- ТЕКСТ СТРАНИЦЫ -

+===+

Но сначала мы должны спасти Франклина от карикатур в школьных учебниках — в виде гениального чудака, запускающего под дождем воздушных змеев и изрекающего доморощенные сентенции о том, что сбереженный пенни — это заработанный пенни. Мы должны также спасти его от критики, которая путала его с персонажем, тщательно выписанным им в «Автобиографии»[644].

Когда Макс Вебер заявляет, что этика Франклина основана только на стремлении заработать больше денег, а Д. Г. Лоуренс доказывает, будто Франклин всю жизнь лишь копил деньги и произносил поучения, оба они демонстрируют полнейшее незнание жизни человека, который ушел из бизнеса в сорок два года, посвятил себя общественным делам и научным исследованиям, отказывался от жалованья на многих занимаемых им государственных должностях, сознательно не брал патенты на свои изобретения и постоянно заявлял, что аккумулирование чрезмерного богатства и праздное купание в роскоши не должно одобряться обществом. Франклин рассматривал накопление денег не как цель, а как путь, позволяющий молодым ремесленникам научиться проявлять высокие моральные качества, чувство общности и гражданскую ответственность. «Пустой мешок трудно поставить вертикально», — утверждали и сам Франклин, и его Бедный Ричард[645].

+===+

- ЗАДАНИЯ ДЛЯ ВЫПОЛНЕНИЯ -
[A] В каком возрасте Франклин ушёл из бизнеса, если верить тексту о Франклине?
[B] Обновите отрывок текста о Франклине, начиная со слов «Когда Макс Вебер» и заканчивая словами «его Бедный Ричард[645].», и поставьте «сорок три» вместо «сорок два».
Этот материал взят из другого источника.

+===+

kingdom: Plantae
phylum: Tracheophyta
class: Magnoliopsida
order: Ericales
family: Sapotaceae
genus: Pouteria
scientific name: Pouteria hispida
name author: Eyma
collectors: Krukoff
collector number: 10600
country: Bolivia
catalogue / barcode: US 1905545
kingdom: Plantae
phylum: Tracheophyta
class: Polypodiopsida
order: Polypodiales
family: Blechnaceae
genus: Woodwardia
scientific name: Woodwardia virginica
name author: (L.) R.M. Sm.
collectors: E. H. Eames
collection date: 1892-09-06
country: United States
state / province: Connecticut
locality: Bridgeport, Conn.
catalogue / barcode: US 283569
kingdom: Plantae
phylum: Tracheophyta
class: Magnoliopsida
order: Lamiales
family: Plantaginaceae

+===+

- ОТВЕТЫ НА ЗАДАНИЯ -
[A] В сорок два года.

[B]
Когда Макс Вебер заявляет, что этика Франклина основана только на стремлении заработать больше денег, а Д. Г. Лоуренс доказывает, будто Франклин всю жизнь лишь копил деньги и произносил поучения, оба они демонстрируют полнейшее незнание жизни человека, который ушел из бизнеса в сорок три года, посвятил себя общественным делам и научным исследованиям, отказывался от жалованья на многих занимаемых им государственных должностях, сознательно не брал патенты на свои изобретения и постоянно заявлял, что аккумулирование чрезмерного богатства и праздное купание в роскоши не должно одобряться обществом. Франклин рассматривал накопление денег не как цель, а как путь, позволяющий молодым ремесленникам научиться проявлять высокие моральные качества, чувство общности и гражданскую ответственность. «Пустой мешок трудно поставить вертикально», — утверждали и сам Франклин, и его Бедный Ричард[645].